Several previous studies, especially for NAFLD, have shown that hepatic echogenicity is likely to increase in patients with elevated liver enzymes17,18,19. Because the “UFL-MnFL-wo” group had a higher mean PDFF value than the control group in our study, the “UFL-MnFL-wo” group might be expected to show a higher level of liver enzymes than the control group. However, the two groups showed no significant differences in any laboratory parameters. These results may be because the difference in the mean PDFF values between the two groups was insufficient to cause pathophysiological abnormalities in the liver.

In our study, three patients (0.2%) with a mean PDFF value of 6.4% or more were not diagnosed with FL in the B-USG (“UnFL-MFL-wo”) group. The low false-negative results of our study differed from those of previous studies, which yielded low sensitivity of B-USG for FL (range of sensitivity 49.8–66.6%) because of many false-negative results1,20,21. Until now, B-USG has played an important role as a screening test in diagnosing FL; however, its weakness has been the high false-negative rates. However, the B-USG sensitivity for FL diagnosis in our study was high at 95.8%, which might be attributed to the low interreader variability (only three readers) and a high interest in FL diagnosis shown by the B-USG examiners in our institution.

According to a previous study, we set the cutoff of 6.4% for FL diagnosis in the MRI-PDFF15. However, many studies have reported various cutoff values for FL diagnosis in MRI-PDFF; 5% and 6.4% are the most commonly used. When we changed the cutoff value from 6.4 to 5%, the sensitivity changed from 95.8 to 92.4%, which was still higher than that in previous studies1,20,21.

Among patients with discordant results between B-USG and MRI-PDFF, the “UFL-MnFL-wo” and “UFL-MnFL-w” groups accounted for the second- and third-largest proportions, respectively. A coarse and increased echotexture of the liver is a well-known B-USG finding in CLD and LC22. Therefore, the altered hepatic echogenicity due to CLD or LC might be interpreted as FL by the B-USG examiner. In contrast, the examiner might interpret the increased hepatic echogenicity as the change by CLD or LC, missing the presence of FL. Therefore, more attention is recommended when diagnosing FL in patients with CLD or LC.
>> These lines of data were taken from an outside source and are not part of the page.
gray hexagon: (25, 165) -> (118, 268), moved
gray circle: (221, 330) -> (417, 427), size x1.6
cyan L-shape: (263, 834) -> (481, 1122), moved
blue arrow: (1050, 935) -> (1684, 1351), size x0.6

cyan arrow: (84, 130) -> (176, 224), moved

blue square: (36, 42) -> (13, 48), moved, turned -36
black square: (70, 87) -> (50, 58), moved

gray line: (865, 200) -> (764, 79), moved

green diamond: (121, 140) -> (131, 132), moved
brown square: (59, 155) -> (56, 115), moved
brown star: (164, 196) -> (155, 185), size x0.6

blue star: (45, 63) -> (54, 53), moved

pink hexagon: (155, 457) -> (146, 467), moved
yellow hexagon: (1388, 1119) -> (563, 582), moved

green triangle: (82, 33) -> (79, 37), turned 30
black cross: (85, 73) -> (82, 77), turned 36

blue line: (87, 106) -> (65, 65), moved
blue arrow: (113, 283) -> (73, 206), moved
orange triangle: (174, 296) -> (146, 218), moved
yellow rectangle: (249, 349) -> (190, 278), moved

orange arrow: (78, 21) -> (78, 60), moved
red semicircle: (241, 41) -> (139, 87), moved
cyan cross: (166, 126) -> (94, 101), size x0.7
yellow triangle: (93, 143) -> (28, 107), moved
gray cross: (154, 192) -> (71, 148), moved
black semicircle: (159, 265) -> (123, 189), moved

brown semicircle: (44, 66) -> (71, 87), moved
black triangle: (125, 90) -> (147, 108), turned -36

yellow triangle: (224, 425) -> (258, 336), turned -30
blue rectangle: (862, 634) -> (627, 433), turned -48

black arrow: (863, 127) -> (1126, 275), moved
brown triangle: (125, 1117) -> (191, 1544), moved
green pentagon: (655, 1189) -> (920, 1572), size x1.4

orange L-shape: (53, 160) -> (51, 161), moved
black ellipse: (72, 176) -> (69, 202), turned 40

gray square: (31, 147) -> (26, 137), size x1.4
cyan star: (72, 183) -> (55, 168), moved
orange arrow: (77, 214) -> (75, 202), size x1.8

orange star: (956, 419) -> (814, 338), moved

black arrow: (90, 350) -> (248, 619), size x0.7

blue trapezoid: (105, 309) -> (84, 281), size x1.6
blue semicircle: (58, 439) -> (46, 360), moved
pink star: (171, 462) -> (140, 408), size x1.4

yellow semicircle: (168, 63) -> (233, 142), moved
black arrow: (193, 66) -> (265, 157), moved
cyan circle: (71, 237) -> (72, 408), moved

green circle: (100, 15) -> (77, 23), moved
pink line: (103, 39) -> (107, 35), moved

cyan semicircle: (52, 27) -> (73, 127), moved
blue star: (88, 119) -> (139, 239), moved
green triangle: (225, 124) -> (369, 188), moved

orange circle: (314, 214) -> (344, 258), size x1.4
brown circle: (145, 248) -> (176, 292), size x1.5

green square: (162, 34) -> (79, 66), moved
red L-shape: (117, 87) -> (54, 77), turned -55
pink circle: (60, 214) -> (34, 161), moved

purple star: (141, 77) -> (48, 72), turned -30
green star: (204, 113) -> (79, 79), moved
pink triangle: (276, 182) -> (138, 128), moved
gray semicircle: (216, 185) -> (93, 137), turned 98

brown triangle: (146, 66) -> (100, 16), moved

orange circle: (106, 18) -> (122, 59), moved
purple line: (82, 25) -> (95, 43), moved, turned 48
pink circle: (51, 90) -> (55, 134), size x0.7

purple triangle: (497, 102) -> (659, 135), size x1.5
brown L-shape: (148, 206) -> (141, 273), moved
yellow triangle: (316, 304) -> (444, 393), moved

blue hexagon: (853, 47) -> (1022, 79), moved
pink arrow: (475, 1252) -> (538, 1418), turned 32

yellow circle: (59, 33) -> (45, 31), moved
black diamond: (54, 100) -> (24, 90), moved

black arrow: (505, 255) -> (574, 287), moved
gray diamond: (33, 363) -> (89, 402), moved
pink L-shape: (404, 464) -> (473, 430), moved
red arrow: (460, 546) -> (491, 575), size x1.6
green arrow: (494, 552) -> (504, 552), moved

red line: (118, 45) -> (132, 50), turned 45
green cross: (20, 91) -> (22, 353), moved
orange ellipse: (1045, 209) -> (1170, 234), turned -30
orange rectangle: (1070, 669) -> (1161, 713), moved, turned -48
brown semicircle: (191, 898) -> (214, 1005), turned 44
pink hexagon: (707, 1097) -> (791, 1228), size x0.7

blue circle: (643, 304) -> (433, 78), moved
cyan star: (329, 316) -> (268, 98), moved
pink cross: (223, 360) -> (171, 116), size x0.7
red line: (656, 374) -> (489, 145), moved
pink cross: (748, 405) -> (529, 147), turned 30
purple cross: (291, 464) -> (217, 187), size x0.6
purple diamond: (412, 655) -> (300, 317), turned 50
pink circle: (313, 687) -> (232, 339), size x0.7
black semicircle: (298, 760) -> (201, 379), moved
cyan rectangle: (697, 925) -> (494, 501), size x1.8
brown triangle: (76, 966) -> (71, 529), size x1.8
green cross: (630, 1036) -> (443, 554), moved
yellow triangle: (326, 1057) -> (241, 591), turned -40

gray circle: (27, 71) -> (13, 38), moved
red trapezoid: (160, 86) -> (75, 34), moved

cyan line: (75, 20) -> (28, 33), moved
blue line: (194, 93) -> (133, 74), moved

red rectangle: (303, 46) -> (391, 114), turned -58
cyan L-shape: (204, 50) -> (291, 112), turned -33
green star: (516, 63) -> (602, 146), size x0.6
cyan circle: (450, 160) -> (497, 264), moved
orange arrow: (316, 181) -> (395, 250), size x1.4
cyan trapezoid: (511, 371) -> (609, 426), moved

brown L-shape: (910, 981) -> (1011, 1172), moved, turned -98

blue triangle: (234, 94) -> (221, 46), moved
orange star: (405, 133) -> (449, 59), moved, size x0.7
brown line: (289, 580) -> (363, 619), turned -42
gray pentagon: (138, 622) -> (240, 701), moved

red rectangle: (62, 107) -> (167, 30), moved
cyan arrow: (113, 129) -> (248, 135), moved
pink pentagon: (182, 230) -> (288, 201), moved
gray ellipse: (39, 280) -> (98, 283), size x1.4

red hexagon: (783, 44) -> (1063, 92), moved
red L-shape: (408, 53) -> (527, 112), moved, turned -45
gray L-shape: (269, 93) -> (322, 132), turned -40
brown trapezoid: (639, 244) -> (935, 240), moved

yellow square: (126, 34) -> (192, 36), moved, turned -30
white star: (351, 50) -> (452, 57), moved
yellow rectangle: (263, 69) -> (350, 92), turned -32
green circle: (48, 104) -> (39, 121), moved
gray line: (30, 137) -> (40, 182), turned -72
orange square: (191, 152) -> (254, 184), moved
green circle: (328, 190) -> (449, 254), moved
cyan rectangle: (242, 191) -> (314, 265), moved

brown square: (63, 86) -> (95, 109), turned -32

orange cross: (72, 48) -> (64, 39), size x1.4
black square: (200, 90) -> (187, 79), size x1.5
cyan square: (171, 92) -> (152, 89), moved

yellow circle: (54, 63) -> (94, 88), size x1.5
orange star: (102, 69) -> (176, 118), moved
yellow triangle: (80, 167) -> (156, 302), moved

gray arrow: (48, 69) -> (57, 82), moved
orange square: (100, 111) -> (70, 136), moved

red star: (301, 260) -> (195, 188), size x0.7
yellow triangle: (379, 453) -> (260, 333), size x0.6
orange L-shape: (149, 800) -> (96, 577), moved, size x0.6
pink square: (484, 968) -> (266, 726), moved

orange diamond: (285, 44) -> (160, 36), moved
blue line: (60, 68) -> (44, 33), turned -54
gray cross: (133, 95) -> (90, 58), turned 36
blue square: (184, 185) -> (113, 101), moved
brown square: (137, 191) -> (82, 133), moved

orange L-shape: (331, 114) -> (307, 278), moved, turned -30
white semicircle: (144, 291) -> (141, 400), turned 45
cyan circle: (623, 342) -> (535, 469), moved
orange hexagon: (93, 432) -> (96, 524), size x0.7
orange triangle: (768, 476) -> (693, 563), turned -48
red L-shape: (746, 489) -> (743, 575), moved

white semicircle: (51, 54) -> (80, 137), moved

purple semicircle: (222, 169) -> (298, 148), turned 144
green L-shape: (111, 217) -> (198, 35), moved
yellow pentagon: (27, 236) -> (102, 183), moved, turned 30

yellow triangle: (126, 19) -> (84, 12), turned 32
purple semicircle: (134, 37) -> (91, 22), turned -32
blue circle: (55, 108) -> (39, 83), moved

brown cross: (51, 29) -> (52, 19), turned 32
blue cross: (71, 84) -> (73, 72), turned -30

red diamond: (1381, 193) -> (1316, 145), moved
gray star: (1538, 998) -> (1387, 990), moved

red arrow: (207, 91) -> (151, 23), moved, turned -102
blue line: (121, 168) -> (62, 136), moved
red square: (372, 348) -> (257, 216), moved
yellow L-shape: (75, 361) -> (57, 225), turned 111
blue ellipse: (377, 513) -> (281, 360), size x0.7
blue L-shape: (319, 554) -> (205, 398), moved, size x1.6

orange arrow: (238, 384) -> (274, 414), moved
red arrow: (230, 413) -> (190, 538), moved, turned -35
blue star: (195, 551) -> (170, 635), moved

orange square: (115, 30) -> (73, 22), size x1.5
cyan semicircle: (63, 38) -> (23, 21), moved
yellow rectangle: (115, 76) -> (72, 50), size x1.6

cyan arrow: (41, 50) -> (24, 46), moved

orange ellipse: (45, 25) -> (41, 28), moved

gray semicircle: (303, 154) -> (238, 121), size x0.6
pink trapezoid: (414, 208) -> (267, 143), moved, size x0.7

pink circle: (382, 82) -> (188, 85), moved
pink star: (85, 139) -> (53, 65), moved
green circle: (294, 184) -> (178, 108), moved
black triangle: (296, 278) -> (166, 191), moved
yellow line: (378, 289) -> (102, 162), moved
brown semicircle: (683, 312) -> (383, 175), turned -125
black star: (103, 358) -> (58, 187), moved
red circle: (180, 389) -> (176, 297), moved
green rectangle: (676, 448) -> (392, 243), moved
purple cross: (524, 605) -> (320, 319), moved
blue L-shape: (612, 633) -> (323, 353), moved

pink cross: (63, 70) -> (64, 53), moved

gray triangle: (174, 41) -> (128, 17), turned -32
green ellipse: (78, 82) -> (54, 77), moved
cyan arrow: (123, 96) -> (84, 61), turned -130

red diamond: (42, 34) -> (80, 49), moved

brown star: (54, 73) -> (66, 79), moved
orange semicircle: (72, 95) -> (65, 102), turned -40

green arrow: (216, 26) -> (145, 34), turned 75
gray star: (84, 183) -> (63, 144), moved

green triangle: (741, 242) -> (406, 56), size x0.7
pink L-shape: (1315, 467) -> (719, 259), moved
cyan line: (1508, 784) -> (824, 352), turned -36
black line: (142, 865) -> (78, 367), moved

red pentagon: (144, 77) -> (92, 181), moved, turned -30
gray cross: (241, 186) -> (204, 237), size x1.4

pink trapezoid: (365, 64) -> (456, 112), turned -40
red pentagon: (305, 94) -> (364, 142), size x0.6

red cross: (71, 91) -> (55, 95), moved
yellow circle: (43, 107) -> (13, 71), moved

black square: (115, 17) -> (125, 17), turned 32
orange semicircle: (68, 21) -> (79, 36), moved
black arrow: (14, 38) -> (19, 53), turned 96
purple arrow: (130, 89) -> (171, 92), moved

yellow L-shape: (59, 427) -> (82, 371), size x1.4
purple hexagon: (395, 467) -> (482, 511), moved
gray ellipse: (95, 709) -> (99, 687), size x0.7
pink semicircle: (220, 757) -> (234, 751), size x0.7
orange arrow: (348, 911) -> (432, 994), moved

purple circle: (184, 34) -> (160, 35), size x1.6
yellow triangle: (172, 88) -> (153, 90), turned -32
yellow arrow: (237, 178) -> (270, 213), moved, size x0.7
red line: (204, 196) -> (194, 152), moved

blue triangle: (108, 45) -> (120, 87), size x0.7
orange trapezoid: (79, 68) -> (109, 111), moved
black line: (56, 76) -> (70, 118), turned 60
We did not use B-USG quantification techniques developed using several types of equipment because they were not yet practically applicable in the actual ultrasonography examination23.

Our study has some limitations. First, our study was limited by its retrospective nature and the small number of patients. Second, MRI-PDFF was used as the reference standard for FL diagnosis instead of liver biopsy. Although liver biopsy is the gold standard for FL diagnosis, it is invasive, and MRI-PDFF is regarded as an excellent alternative to liver biopsy because of its superior diagnostic performance. Finally, we set the interval between B-USG and MRI-PDFF to 6 months or less. The duration of 6 months encompasses a sufficiently extended temporal span during which alterations in the extent or manifestation of steatosis may have transpired owing to modifications in lifestyle, the discontinuation of alcohol consumption or the implementation of antiviral therapeutic regimens. However, it is noteworthy that upward of 90% of the participants enrolled in the study underwent MRI-PDFF examinations within a span of 3 months after undergoing ultrasonography via B-USG.

In conclusion, we determined the frequency of discordant results for FL diagnosis between B-USG and MRI-PDFF. The causes of the discordances were that B-USG was fairly accurate in diagnosing FL disease, discriminating the differences in mean PDFF below the cutoff value. In addition, the accompanying CLD or LC might hinder the evaluation of FL because of the alteration in hepatic echogenicity. Hence, drawing upon the findings of our study, there is the potential to solidify the role of B-USG, a widely utilized primary imaging modality for diagnosing fatty liver, while enhancing confidence in precision. Moreover, considering the impediment posed by CLD or LC to accurate fatty liver diagnosis, B-USG operators should approach the examination cautiously. The results of this study could be reinforced through the implementation of subsequent follow-up studies within the patient cohort in primary care settings, encompassing a larger number of patients.